* Extract provided *
*** Begin section ***

From time to time, the Company is party to litigation.  The Company maintains insurance to cover certain actions and believes that resolution of such litigation will not have a material adverse effect on the Company.

 

(9) Capital Structure

 

Summarized below are the classes of interests that have been authorized:

 

a)                                     Class I Interest Units (Class I Units)

 

b)                                     Class M Management Incentive Units (Class M Units).

 

Effective July 29, 2012, the Members approved the Amended and Restated Limited Liability Company Agreement (the Agreement).

 

Class I Units

 

Class I Units are issued to Members from time to time in exchange for a Member’s capital commitment to make cash contributions when called by the Company pursuant to the terms as described in the Agreement.

*** End section ***

* Data *
*** Begin section ***

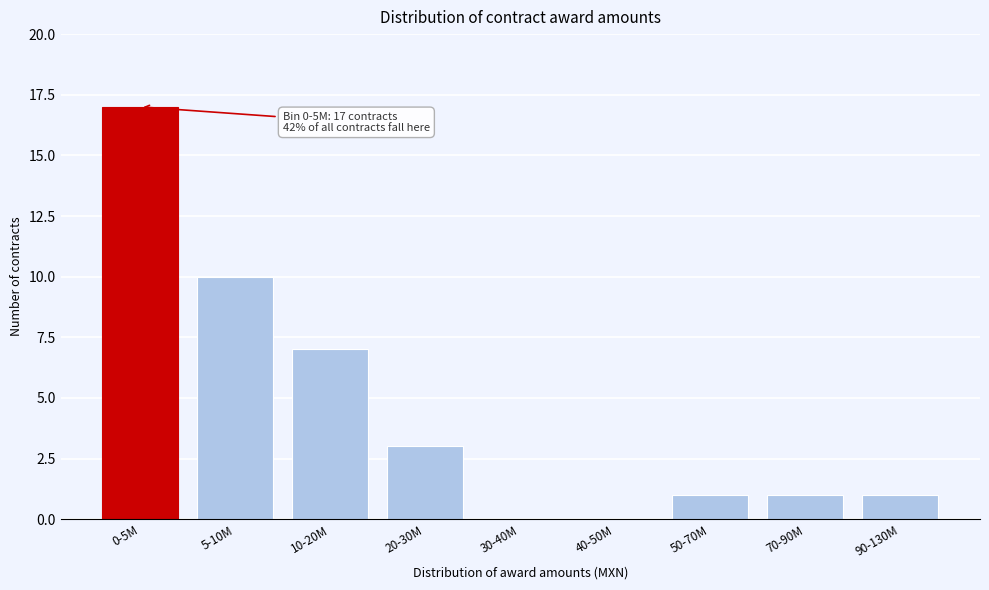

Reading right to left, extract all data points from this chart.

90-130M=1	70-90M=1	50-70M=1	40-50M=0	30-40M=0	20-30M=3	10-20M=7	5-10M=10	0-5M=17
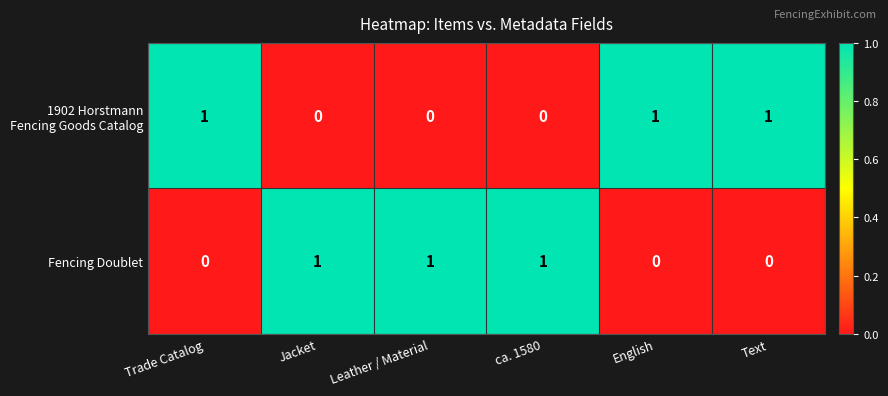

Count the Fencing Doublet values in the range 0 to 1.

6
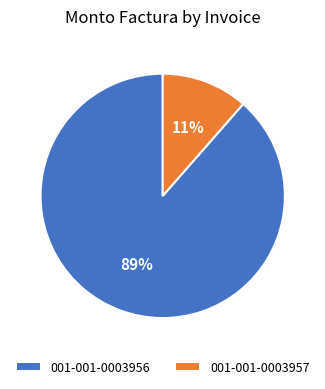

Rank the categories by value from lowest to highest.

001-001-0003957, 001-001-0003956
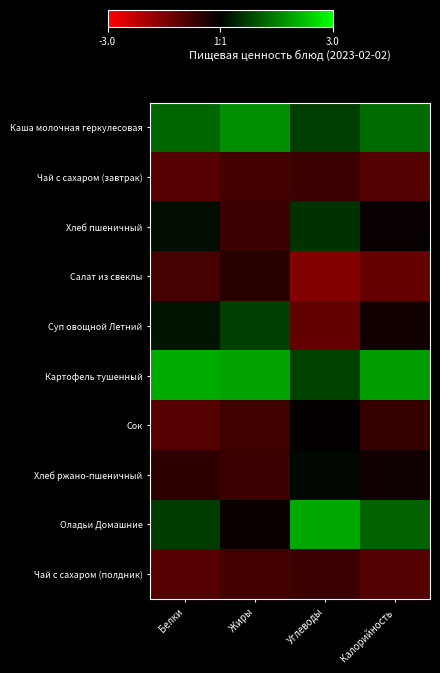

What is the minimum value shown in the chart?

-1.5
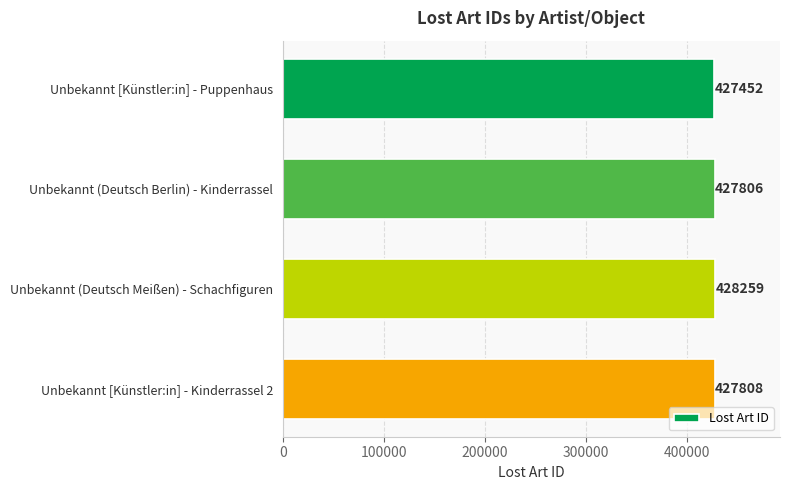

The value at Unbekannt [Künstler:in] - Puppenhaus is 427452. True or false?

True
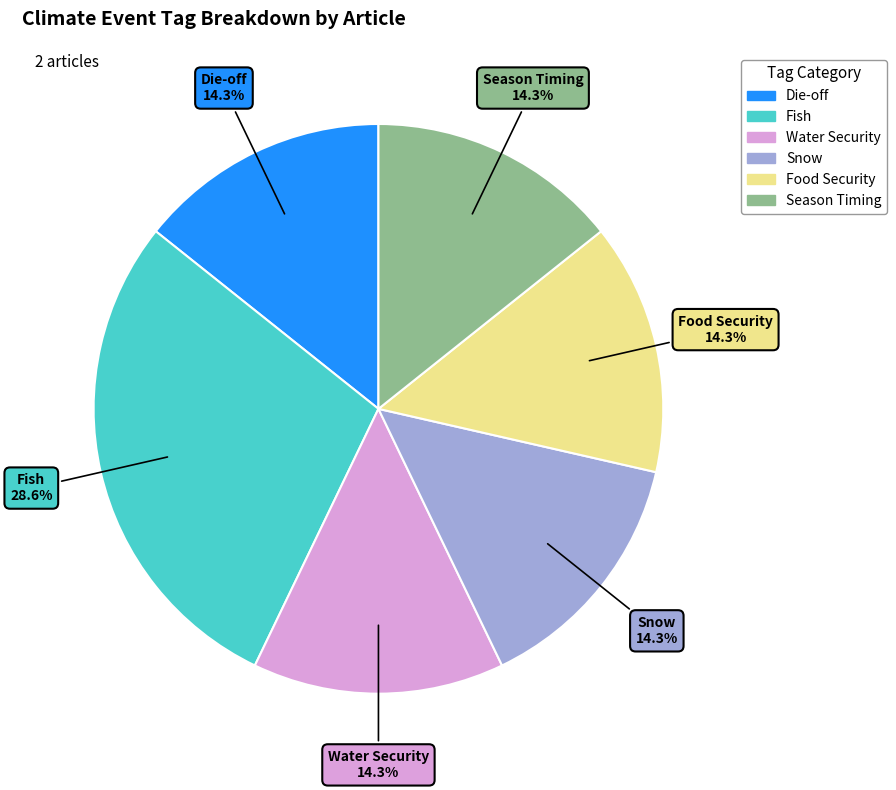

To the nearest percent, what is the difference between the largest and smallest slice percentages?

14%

*** End section ***

* Directions for this task *
For each statement below, say yes or no to whether it agrees with the company excerpt, and quote the words from the excerpt that settle it.
1. The Members approved the Agreement effective July 29, 2012.
2. The Company carries no insurance for legal actions.
3. Class I Units are issued in exchange for a commitment to make cash contributions when the Company calls for them.
The lines have no connection to the company excerpt.

* Your response *
1. Yes: "Effective July 29, 2012, the Members approved the Amended and Restated Limited Liability Company Agreement (the Agreement)."
2. No: "The Company maintains insurance to cover certain actions"
3. Yes: "Class I Units are issued to Members from time to time in exchange for a Member’s capital commitment to make cash contributions when called by the Company"